Friday, August 31, 2007

The demons are restless

They are restless they demand their pound of flesh. They supply me with the power to weave stories and to be strong.. but they demand their pound of flesh. I am not sure of what they want. But rest assured I will give in to their demands.
I know a blog is not supposed to be like this but then today it shall be like this. Let me talk about my demons who can never be allowed to rest in peace. It is unlikely that I will ever be free from them but then I dont want either. My life has been a rollercoaster and what has been the significant point is the capacity of mine to hold on. Yesterday this darling boi called me a source of strenght. Alas boi if only u knew how shattered and broken am I.
To be honest its not me but my demons who have carried on.. They have possed me and have made this fragile frame go on. May be its time they be given what they want.Alas dad ur son cant be what u want him to be. Dont know my karmas which made me have u guys as my folks!

Saturday, August 4, 2007

The first post

Its some time since I had a desire of hosting a blog. Who knows why as most likely I will not share this with anyone. Not because I am shy to share my thoughts but mostly because I wont remember the blog address. But still this sunday noon, with my dog growling over his food I had nothing else to do ,let me give it a go.
The problem with me is that my emotions are not under my control. At times they behave as docile children but then at times they are as bad as a friend of mine.

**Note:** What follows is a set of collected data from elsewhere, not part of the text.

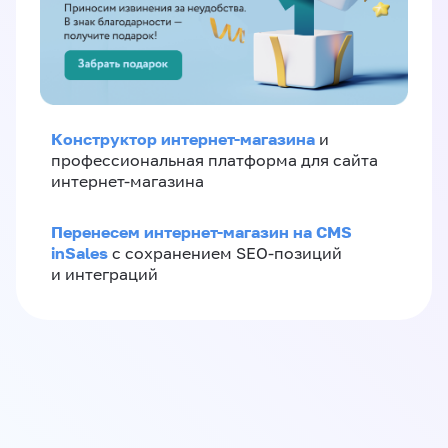
Конструктор интернет-магазина
и
профессиональная платформа для сайта
интернет-магазина
Перенесем интернет-магазин на CMS
inSales
с сохранением SEO-позиций
и интеграций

Why only yesterday I had an attack of what I would call "Bear-with-a-coldtitis". The poor people with whom I was to have dinner had no idea what was wrong with me. Thanks to the disease ... the dinner was far less palatable than it was
Now this calls for serious thinking. Why cant I try and be level headed when it comes to emotions? May be because I am human after all and not as perfect as I would like to be? The question which arises next is then why do I feel bad about the emotional upheveals that happen? Maybe thats a sign that if I try to control them I can ..
Tough quesation Will think over it. But now I guess I have to squease me out of the jam I have gotten myself into by giving the dog more than he can eat.